### Exercise
Pull out the rows below, from the first one through the line containing "27: (22, 265)", and reproduce them verbatim.

[Start of section]

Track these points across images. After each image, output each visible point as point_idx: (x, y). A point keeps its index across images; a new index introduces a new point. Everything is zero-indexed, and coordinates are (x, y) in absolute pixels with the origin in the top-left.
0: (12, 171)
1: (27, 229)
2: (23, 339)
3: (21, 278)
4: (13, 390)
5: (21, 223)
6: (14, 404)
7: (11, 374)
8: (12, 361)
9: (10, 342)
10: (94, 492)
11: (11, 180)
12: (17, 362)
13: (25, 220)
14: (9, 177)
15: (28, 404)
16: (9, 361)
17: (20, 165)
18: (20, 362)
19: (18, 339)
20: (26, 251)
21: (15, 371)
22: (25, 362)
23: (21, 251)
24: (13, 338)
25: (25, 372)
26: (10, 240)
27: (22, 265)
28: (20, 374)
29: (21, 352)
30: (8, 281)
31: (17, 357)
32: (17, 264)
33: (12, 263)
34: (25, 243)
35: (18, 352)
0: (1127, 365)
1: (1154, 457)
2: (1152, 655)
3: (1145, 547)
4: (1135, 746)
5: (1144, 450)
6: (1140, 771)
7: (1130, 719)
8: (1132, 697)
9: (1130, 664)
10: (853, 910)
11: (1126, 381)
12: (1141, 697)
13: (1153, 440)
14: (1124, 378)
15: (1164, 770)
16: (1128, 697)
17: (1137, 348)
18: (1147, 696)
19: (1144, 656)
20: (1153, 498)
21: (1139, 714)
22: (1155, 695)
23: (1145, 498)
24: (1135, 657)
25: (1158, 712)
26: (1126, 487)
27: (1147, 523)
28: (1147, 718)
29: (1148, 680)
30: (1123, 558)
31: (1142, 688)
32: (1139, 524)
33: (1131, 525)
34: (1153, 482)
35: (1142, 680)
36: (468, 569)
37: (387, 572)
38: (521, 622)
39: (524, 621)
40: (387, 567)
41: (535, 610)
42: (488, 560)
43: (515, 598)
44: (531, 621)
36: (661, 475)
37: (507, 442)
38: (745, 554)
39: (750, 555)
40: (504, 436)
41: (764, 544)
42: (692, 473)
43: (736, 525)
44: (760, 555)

[End of section]

### Answer to this exercise
Track these points across images. After each image, output each visible point as point_idx: (x, y). A point keeps its index across images; a new index introduces a new point. Everything is zero-indexed, and coordinates are (x, y) in absolute pixels with the origin in the top-left.
0: (12, 171)
1: (27, 229)
2: (23, 339)
3: (21, 278)
4: (13, 390)
5: (21, 223)
6: (14, 404)
7: (11, 374)
8: (12, 361)
9: (10, 342)
10: (94, 492)
11: (11, 180)
12: (17, 362)
13: (25, 220)
14: (9, 177)
15: (28, 404)
16: (9, 361)
17: (20, 165)
18: (20, 362)
19: (18, 339)
20: (26, 251)
21: (15, 371)
22: (25, 362)
23: (21, 251)
24: (13, 338)
25: (25, 372)
26: (10, 240)
27: (22, 265)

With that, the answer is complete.